2013). A successful dialogue, however, asks for an intentional arrangement of the coaching situation and context. Effective interaction and dialogue only take place within a context of mutual understanding (Boud and Molloy
2013). In such a context, students are able to imagine, understand and relate to the frame of reference of the coach and the coach to theirs. It is also necessary that both the students and the teachers interact in the context of a shared frame of reference (Schön
1983). Either, these conditions are established before the conversation or realized during the conversation.
A dialogue actually consists of a continuous feedback loop (Carless
2019). This loop provides teachers the opportunity to check whether the intervention has the intended effect or not (Van Diggelen et al.
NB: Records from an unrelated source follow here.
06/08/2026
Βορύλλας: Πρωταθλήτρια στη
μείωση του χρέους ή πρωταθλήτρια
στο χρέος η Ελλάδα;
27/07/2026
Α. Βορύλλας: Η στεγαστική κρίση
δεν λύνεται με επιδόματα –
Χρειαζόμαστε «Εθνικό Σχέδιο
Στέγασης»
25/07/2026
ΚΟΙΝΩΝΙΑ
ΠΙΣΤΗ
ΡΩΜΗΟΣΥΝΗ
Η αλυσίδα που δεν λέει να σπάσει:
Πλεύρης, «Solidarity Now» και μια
2013). A coach is, for example, able to check whether or not a hint is taken, a question directs the attention of the student in an intended way, generates the proper knowledge, results in active engagement of the student or fosters thinking. Actually, this kind of interventions fulfills the role of formative assessment wherein evidence is collected to determine to what extent the intended effects are realized and why so (Black and Wiliam
2009; Van den Pol et al.
2010). If not, the information can be used to re-intervene. A continuous loop is also of use to students. Such a loop provides students with the opportunity to respond to the coaching intervention, to ask for clarification, to comment on it, discuss it, elaborate on it, nuance it or takes the conversation in a different direction if a student feels the need for different input.
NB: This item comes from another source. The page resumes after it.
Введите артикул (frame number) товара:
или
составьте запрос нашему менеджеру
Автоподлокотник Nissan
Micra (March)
The qualitative study learned us that most coaches intuitively use different coaching interventions. A coach can, for example, provide feedback, ask questions, model behavior, use articulation interventions, provide instruction, provide tips or tricks, provocative interventions or apply improvisation interventions (Collins et al.
1989). These interventions range from more supportive (e.g. instruction and modeling behavior) to more challenging (why questions or provocative interventions) (Adams et al.
2016; Thomas
2000; Van Diggelen et al.
2013). It is important that the coach has a broad skill-set of interventions, is able to make deliberate use of it and varies with them.
Coaching can be seen as a communication process where coaches interact and have a dialogue with their students (Bakker et al.
2015). The observations in the qualitative study demonstrated that conversation techniques are inherent in coaching though coaches may not be aware of them as being conversation techniques. It also became apparent that many of these skills are intuitively applied, e.g., summarizing, active listening, asking open and closed questions, parroting, and so on. In our qualitative study, we learned that coaches could benefit from learning the ins and outs of this kind of techniques. Possessing these skills can really add and contribute to the quality of the dialogue. Asking a series of closed questions can, for example, help students to open up. Providing a summary can help to provide structure to the dialogue. Moreover, active listening can demonstrate the genuine interest of the coach, make the students feel safe, open up, contribute to motivation and stimulate students to continue thinking or speaking. Parroting, for example, can also help to provide structure, to interrupt or to make someone take, or to provide turns. These are just a few examples of all options conversation skills provide. Considering the importance of conversation skills we were surprised that this kind of skills is hardly addressed in the consulted literature. Especially, because these techniques can be easily trained in, for example, role plays or simulation settings.